Лысый посмотрел на меня и пожевал сухими губами, точно пытаясь выплюнуть нитку в полсотни метров длиной.

— Что вы всё каких-то губошлепов водите? Мне нужен парень с характером, с изюминкой.

— Этот очень забавный, — еще более робко возразил Щербатый. — Два года просидел в колонии.

Лысый, то есть режиссер, долго плевался, сверля меня злобным взглядом.

— Мне не нравится.

— Попробовать можно, пан режиссер. Щелкнем пару раз, — заскулил Щербатый, который, видно, тоже на меня поставил.

— Прекратите терзать режиссера, — сказала недовольная блондинка— Войтусь, я что, весь фильм должна проходить в этой пакости? — И швырнула на столик очередной парик.

Режиссер поплевал сухими губами и задумчиво произнес:

— Должна. Должна. Щербатый страдальчески вздохнул:

— Может, я все-таки попробую?

— Вам бы только баклуши бить! — неожиданно взревел режиссер. — Я все должен сам. Санаторий тут себе устроили! Разгоню к чертовой матери! Чтоб я вас больше на площадке не видел!

И внезапно успокоился. Подмигнул одним глазом, потом другим. Поплевал тихонько.

— Что это я хотел? — пробормотал.

— Ну, Войтусь… неужели нельзя обойтись без этих мерзких чужих волос?

— Нельзя. Мы тебя сделаем более демонической.

— Значит, вы согласны? — вполголоса спросил Щербатый, который, вероятно, был правой рукой режиссера.

Лысый молча натягивал на голову недовольной блондинке новый парик. При этом он сплевывал еще ожесточенней, чем раньше.

— Пошли на площадку, Гжесь, Плювайка сдался, — сказал Щетка, схватив меня за больное ухо.

Потом я довольно долго сидел в большой комнате, полной детей и взрослых.
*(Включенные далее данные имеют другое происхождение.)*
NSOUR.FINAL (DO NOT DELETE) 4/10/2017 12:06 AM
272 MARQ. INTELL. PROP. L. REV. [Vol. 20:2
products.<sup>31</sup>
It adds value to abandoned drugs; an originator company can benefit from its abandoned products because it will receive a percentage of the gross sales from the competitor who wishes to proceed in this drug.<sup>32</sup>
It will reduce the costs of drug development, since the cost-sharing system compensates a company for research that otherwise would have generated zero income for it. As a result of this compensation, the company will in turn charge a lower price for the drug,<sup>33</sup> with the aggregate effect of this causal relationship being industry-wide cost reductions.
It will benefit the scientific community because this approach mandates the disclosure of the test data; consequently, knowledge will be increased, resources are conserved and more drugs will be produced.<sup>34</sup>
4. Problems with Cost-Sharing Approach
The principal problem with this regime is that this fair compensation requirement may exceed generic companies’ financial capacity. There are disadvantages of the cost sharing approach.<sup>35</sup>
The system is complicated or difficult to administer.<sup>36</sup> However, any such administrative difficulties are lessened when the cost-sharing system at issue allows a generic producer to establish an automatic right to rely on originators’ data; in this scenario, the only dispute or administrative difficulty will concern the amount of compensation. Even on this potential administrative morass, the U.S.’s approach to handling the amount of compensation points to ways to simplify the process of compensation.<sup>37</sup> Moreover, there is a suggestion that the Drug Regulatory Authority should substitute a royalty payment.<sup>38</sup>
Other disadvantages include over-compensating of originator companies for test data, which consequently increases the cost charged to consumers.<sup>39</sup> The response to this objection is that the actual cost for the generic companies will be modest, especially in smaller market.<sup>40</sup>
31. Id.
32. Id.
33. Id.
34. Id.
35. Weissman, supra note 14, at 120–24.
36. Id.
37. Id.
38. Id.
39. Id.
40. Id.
Но перед тем женщина в белом халате протерла мне лицо, шею и руки мокрой губкой кирпичного цвета. Должно быть, с моей физиономией что-то произошло: все взрослые, которые были в комнате, стали смотреть на меня с неприязнью. Я сообразил, что это родители детей, желающих получить роль в фильме «Чудесное путешествие на Андромеду». Они то и дело нервно поправляли что-то на своих разряженных чадах. А те жутко воображали и свысока поглядывали на окружающих, будто уже снимались в американских вестернах. Взрослые, правда, тоже довольно-таки неприязненно косились на чужих детей, верно в душе удивляясь наглости их родителей, посмевших привести на студию таких придурков. Словом, атмосфера в большой комнате была неестественной и напряженной.